Test Drive Notes Library
- Size. It’s a smallish crossover, that’s easy to maneuver in traffic and easy to park. Inside, it’s got good room up front, very decent room in back for two, and a good amount of cargo room in the back that expands dramatically if you drop the flat-folding rear seats. It’s a versatile car.
- Styling. It’s a nice looking vehicle. Both cute and modern.
- Easy to drive. Typical of Honda, driving it is effortless. It’ll also probably serve its owners for 150,000 mostly trouble-free miles, if Honda’s past history is a guide. The driving position puts you higher up than in a car, and visibility to the front and front-sides is good.
- All wheel drive. Makes it practical for the snow belt and the occasional-snow belt.
- Fuel economy. Rated by the EPA at 27 city, 32 highway, and 28 overall, and 28 overall is what we got. That’s quite good for a car with all-wheel drive.
- Lane Watch. When you turn on your right directional signal, a camera in the right side view mirror activates, and you see what’s on your right in the center screen.
Test Drive Notes Library
- It’s no Honda Civic. The redesigned Civic has a high-quality feel, smooth ride, and great handling. The HR-V has none of those. There’s something cheap feeling about the HR-V. And, unlike many other Hondas, there’s nothing fun to drive about it. It reminds us of the old Toyota Matrix. Practical and appliance-like.

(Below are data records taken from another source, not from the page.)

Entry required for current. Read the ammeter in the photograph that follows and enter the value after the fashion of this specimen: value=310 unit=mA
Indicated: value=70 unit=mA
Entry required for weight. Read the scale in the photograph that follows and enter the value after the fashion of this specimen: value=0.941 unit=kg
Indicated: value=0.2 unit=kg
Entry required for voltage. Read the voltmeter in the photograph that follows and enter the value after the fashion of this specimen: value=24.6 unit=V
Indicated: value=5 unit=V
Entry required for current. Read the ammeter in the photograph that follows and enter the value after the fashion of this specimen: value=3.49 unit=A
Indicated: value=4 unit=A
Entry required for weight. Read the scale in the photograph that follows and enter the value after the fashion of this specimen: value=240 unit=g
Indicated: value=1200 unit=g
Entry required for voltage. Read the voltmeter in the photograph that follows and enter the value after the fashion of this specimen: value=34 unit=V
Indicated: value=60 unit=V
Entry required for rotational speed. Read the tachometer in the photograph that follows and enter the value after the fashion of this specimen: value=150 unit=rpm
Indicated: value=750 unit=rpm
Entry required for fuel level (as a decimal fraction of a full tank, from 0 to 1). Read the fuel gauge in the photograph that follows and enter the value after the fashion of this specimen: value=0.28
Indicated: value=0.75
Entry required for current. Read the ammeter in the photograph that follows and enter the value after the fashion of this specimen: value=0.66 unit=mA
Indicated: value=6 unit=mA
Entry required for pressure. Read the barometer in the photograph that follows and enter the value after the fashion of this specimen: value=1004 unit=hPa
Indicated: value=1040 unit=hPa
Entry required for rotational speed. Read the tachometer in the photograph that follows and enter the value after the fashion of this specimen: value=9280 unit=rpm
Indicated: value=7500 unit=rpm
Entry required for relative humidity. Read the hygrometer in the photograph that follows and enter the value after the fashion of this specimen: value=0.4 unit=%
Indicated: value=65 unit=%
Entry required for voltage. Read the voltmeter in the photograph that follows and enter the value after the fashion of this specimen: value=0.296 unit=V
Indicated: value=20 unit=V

- While there’s enough room, the seats themselves are only adequate and not terribly comfortable. We wouldn’t want to spent 5 hours in the HR-V.
- Sometimes loud CVT transmission. While it delivered adequate power in town, the engine and transmission could get loud, whiny, and a bit slow under hard acceleration, like when entering a highway.
- Touch screen. The touch screen is plain old annoying. Especially the capacitive volume control that’s so much harder to use than a volume knob. The software is not terribly intuitive, and the navigation system is cheap, not even telling you the name of the street that it wants you to turn onto. So you hear “turn right,” instead of “turn right on Main Street.” That leaves you with one less way to verify that you’re making the correct turn. Overall, it’s a poor infotainment system, compared to others. You can avoid it by buying the lower trim versions, like the LX, which still has Bluetooth.
- Lane Watch is great for the right side. What about the left? And at night? Where’s the blind spot monitor that everyone else has now?
- No forward collision warning or emergency pre-collision braking available, which all cars should have.